Indonesia`s elderly population is set to increase in number within the next 20 to 30 years, but experts believe that the country will have the benefit of a larger number of people in at productive ages. Therefore, the government should initiate effective policies to take advantage of the demographic `bonus` and to handle its senior citizens properly.
Until now, budget constraints have meant that the number of neglected senior citizens in Indonesia is rather high at eight percent of the country`s population of 237.6 million people. "Indonesia now has 28 million senior citizens. Around 1.8 million of these or about eight percent of the population are neglected," director of the Social Affairs Ministry for Senior Citizens Services, Yulia Suhartini said last week.
The number of senior citizens in Indonesia is expected to increase to 71.6 million by 2050, which will become a big responsibility for the government to handle, according to Suhartini.
Poverty still an issue
However, Social Affairs Minister Salim Segaf Al Jufri has admitted that 2.9 million senior citizens are neglected in the country. "We have 2.9 million neglected elderly people. We want their relatives and all sections of society to provide proper care for them. We want to see a large number of people participating to provide assistance to them," the minister said in Palu, Central Sulawesi in May this year.
Al Jufri said that if all sections of society took part in providing care for neglected elders the burden of their relatives, particularly those from economically weaker sections, could be alleviated.
He added that he understood that poverty was a major problem for people towards providing assistance for senior citizens, although some are cared for by their families or relatives. However, the figure was not optimal.
"We are fully conscious that many families are in a very poor condition but we have to make them aware of the fact that they were brought into this world by their elders. With this awareness, their spirit to provide care would be aroused," the minister claimed.
Demographic bonus
However, an expert has predicted that the period of the `demographic boom between 2020 and 2030 would be a bonus for Indonesia. "The demographic bonus is that Indonesia will have a large number of people at a productive work age," Hendri Saparini of the Advisory Group on Economic Industry and Trade (Econit) said last week.

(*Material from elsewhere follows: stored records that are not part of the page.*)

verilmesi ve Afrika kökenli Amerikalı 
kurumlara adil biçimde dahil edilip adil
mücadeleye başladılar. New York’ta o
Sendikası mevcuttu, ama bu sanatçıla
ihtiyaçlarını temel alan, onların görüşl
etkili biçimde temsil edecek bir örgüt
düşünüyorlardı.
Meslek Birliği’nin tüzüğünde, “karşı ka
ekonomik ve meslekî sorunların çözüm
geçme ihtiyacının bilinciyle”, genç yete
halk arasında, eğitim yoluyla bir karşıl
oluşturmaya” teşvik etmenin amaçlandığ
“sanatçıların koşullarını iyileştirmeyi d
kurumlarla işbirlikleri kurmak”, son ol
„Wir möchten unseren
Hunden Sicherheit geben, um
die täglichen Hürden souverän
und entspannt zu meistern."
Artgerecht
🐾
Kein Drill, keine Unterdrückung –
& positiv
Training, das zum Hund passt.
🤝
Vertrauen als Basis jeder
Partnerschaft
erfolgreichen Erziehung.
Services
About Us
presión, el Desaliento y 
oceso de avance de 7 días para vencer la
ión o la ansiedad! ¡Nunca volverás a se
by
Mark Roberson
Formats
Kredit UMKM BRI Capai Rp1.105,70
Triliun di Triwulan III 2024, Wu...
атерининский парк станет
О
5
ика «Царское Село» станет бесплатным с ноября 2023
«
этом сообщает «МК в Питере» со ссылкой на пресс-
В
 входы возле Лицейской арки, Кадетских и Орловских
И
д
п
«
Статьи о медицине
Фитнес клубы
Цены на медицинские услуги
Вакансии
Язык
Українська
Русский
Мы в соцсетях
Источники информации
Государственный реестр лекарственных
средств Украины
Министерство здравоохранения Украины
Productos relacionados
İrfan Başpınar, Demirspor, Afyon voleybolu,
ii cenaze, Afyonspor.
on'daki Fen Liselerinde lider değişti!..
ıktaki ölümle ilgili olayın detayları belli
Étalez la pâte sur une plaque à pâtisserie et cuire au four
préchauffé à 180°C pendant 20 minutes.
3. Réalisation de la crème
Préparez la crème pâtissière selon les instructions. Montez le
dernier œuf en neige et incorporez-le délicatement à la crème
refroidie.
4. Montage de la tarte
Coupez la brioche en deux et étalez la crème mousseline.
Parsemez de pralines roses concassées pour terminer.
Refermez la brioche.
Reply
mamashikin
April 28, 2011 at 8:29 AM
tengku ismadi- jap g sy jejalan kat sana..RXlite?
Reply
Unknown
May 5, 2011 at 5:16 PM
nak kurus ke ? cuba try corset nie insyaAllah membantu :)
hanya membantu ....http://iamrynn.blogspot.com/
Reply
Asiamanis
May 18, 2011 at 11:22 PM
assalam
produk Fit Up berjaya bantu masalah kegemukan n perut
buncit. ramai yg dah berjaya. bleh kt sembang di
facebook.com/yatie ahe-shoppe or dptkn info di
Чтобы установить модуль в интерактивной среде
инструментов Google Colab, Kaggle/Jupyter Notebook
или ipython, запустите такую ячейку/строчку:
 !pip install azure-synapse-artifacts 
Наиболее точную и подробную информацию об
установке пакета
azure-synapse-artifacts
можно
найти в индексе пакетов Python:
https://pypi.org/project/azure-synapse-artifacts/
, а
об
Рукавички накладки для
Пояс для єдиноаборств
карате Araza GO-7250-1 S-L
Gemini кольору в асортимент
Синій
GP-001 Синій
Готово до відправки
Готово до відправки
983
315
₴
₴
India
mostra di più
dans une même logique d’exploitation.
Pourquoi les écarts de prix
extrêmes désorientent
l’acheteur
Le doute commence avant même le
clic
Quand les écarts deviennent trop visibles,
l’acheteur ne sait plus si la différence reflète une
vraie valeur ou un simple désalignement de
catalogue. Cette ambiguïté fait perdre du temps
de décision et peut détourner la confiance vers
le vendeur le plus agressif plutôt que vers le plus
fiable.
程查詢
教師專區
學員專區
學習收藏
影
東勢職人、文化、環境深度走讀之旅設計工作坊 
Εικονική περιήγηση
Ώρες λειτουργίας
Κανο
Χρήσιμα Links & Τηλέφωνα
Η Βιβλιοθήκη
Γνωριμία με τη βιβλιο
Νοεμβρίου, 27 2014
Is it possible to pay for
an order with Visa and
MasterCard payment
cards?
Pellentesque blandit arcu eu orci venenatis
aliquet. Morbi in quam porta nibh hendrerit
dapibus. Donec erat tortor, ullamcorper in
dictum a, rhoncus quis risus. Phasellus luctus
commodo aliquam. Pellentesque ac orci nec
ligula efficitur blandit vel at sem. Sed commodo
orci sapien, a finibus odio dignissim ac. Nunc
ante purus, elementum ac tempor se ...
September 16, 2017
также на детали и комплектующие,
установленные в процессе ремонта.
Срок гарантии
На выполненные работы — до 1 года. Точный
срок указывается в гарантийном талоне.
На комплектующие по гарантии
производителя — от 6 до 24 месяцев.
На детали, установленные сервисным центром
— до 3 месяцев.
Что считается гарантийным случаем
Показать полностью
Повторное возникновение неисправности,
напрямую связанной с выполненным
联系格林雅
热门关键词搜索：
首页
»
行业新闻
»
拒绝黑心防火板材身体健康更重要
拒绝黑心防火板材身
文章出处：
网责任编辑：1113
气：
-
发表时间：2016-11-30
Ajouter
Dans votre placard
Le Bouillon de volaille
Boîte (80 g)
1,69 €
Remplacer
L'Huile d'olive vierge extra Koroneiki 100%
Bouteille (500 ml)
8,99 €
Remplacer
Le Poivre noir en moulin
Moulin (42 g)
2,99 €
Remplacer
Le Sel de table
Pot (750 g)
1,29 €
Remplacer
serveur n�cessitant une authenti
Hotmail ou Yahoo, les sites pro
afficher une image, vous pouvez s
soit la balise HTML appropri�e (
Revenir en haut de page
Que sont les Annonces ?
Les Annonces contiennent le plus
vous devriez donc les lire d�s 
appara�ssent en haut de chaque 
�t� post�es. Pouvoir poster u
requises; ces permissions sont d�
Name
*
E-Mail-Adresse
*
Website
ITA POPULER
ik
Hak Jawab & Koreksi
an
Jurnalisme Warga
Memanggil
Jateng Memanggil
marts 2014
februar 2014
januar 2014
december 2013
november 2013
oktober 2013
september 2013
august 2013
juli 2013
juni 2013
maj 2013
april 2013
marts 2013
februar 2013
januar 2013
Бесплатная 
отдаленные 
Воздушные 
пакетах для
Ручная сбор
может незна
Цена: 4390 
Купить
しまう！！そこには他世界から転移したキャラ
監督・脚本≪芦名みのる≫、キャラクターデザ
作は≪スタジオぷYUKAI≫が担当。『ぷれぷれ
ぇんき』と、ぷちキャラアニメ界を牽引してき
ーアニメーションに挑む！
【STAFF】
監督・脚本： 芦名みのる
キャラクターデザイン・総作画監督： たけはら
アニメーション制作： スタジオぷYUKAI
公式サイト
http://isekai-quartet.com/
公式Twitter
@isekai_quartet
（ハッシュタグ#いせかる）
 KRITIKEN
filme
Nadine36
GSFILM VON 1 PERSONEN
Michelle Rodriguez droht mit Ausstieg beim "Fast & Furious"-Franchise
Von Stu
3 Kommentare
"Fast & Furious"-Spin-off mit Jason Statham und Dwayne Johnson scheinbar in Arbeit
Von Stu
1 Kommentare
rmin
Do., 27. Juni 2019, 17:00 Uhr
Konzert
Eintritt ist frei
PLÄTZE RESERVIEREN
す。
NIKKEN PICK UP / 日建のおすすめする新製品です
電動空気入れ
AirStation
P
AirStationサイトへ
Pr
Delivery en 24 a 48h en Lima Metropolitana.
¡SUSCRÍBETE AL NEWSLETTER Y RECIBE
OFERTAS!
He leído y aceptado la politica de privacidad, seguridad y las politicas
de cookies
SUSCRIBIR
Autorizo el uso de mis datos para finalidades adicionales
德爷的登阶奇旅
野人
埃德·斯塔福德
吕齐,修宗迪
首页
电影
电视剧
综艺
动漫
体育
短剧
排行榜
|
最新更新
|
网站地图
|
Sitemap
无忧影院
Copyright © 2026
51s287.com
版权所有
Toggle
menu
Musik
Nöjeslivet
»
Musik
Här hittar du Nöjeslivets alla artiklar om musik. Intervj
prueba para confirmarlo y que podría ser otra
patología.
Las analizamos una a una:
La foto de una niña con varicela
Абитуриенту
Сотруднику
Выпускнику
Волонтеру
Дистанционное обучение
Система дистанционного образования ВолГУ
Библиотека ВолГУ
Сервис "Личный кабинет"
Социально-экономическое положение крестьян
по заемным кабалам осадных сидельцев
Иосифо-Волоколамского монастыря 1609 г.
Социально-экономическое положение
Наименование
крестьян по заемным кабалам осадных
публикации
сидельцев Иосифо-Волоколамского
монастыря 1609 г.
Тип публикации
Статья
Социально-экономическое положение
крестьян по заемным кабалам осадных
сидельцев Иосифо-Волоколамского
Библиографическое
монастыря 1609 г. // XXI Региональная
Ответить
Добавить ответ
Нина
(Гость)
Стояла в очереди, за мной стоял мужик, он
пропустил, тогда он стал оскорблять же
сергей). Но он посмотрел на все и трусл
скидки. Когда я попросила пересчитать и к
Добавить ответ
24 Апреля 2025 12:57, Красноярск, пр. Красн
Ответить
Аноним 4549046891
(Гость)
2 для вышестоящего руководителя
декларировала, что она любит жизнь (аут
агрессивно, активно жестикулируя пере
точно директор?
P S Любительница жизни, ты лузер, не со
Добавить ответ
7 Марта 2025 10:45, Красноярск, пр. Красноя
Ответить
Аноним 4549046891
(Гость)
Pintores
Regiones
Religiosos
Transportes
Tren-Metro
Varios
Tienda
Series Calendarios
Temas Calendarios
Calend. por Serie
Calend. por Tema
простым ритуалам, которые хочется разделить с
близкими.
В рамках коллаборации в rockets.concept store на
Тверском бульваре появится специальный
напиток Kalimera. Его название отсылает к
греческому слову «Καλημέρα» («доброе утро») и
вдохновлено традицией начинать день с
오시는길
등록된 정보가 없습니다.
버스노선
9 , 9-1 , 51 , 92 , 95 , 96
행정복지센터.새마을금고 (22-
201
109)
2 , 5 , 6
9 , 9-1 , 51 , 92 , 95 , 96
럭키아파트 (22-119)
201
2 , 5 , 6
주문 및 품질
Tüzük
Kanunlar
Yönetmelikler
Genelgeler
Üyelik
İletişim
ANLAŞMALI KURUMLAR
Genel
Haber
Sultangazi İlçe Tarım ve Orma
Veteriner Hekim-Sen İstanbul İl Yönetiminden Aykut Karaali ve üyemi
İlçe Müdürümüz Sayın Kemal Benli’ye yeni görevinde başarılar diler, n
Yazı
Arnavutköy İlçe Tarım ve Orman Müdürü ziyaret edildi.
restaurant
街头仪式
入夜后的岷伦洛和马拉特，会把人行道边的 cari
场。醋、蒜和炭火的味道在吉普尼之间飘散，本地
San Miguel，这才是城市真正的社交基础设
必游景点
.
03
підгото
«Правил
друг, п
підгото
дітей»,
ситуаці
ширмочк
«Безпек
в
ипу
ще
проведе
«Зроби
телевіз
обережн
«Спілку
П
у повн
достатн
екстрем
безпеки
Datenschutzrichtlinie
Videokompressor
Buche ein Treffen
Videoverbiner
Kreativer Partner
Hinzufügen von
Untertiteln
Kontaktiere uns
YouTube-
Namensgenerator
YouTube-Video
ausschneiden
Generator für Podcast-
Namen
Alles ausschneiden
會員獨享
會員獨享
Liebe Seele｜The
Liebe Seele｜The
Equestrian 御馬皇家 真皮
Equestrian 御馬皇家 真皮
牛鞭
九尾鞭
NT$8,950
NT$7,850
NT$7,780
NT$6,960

Based on Indonesia`s current demographic structure, of the population of 240 million, about 57 percent people are between 15 and 60 years in age. "The government has to create jobs for them in order to achieve an extraordinary leap in economic growth during the demographic bonus period," she asserted.
She said, the government had been aware of the country`s big population but its per capita income was small altough Indonesia`s per capita income was relatively higher than that of India which had the second biggest population in the world after China.
"However, seeing the composition of capital in the country which is controlled by foreigners, Indonesia`s per capita income will be lower if the foreign capital is excluded," she noted.